> **TASK DETAILS**:
After locating the line with "focal_mm: 24", repeat it and every following line to the end of the listing, exactly. Omit the pictures.

> **RECORD EXCERPTS**:
_ _ _ _ _
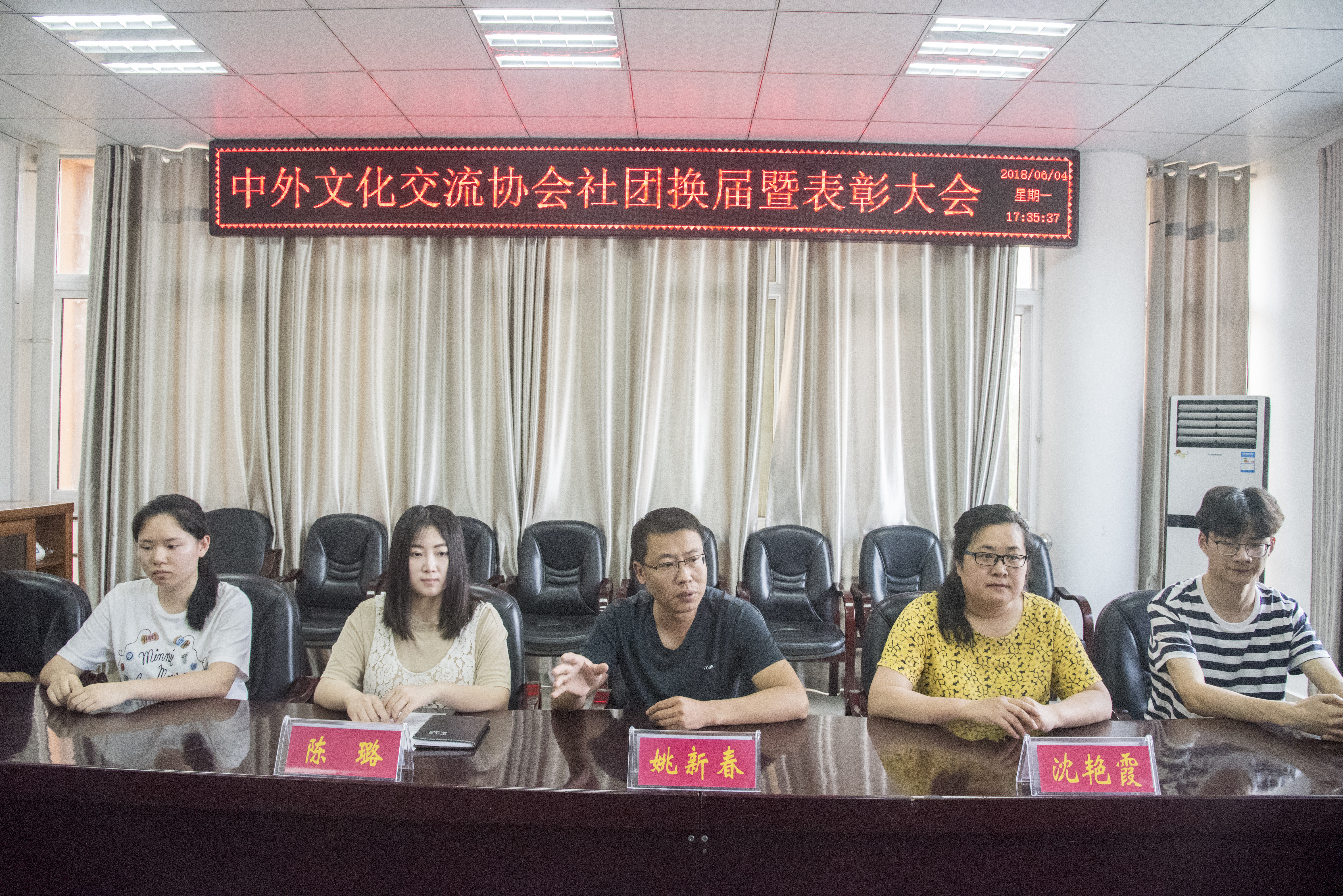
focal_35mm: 24
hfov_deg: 73.7
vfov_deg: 53.2
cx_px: 672
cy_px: 448
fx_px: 896
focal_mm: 24
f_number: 10
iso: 9000
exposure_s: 1/60
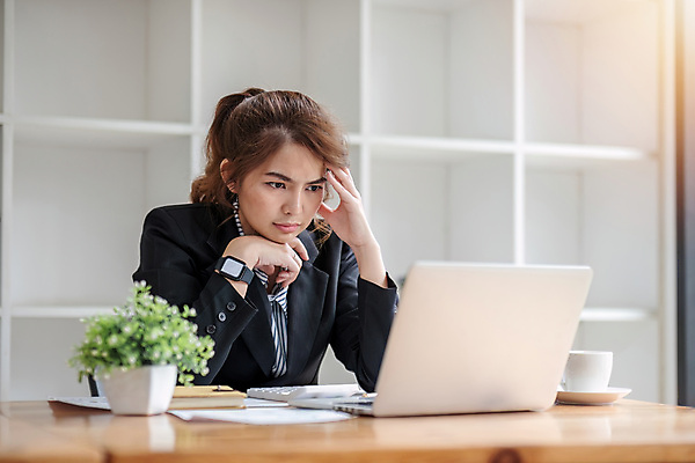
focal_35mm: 75
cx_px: 348
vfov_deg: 18.2
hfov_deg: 27.0
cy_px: 232
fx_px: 1448
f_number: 1.4
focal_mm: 50
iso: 125
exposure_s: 1/480
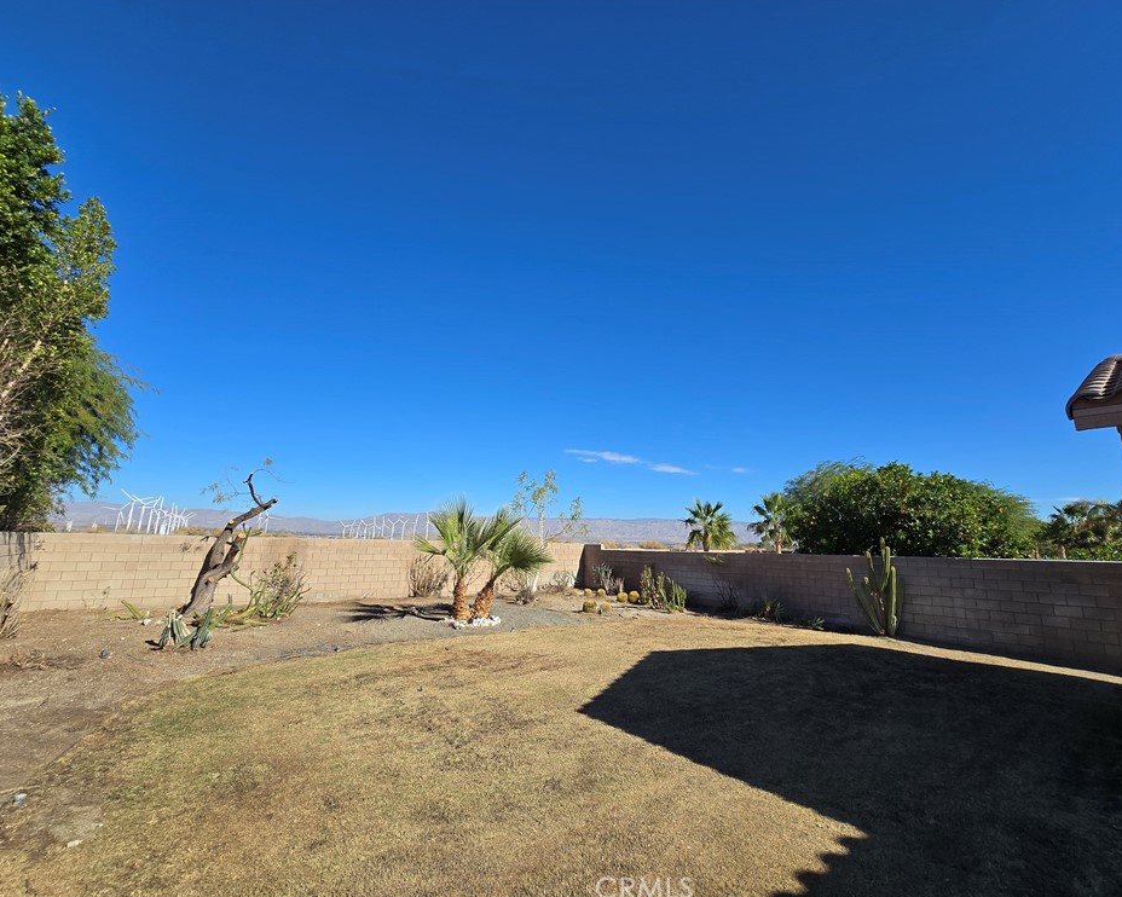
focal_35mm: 14
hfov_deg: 100.6
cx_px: 595
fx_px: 465
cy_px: 441
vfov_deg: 88.0
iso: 50
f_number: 2.2
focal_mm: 2.2
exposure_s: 1/2593
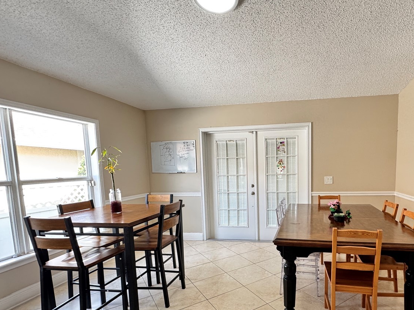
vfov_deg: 65.1
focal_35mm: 20
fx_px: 239
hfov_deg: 79.9
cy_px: 192
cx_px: 264
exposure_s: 1/99
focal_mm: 2.22
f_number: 2.2
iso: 250
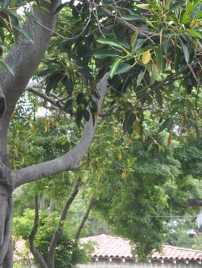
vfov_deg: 10.5
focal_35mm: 187
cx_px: -36
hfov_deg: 7.9
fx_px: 1456
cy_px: 153
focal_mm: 45
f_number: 9
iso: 400
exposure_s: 1/80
_ _ _ _ _
> **TASK OUTPUT**:
focal_mm: 24
f_number: 10
iso: 9000
exposure_s: 1/60
focal_35mm: 75
cx_px: 348
vfov_deg: 18.2
hfov_deg: 27.0
cy_px: 232
fx_px: 1448
f_number: 1.4
focal_mm: 50
iso: 125
exposure_s: 1/480
focal_35mm: 14
hfov_deg: 100.6
cx_px: 595
fx_px: 465
cy_px: 441
vfov_deg: 88.0
iso: 50
f_number: 2.2
focal_mm: 2.2
exposure_s: 1/2593
vfov_deg: 65.1
focal_35mm: 20
fx_px: 239
hfov_deg: 79.9
cy_px: 192
cx_px: 264
exposure_s: 1/99
focal_mm: 2.22
f_number: 2.2
iso: 250
vfov_deg: 10.5
focal_35mm: 187
cx_px: -36
hfov_deg: 7.9
fx_px: 1456
cy_px: 153
focal_mm: 45
f_number: 9
iso: 400
exposure_s: 1/80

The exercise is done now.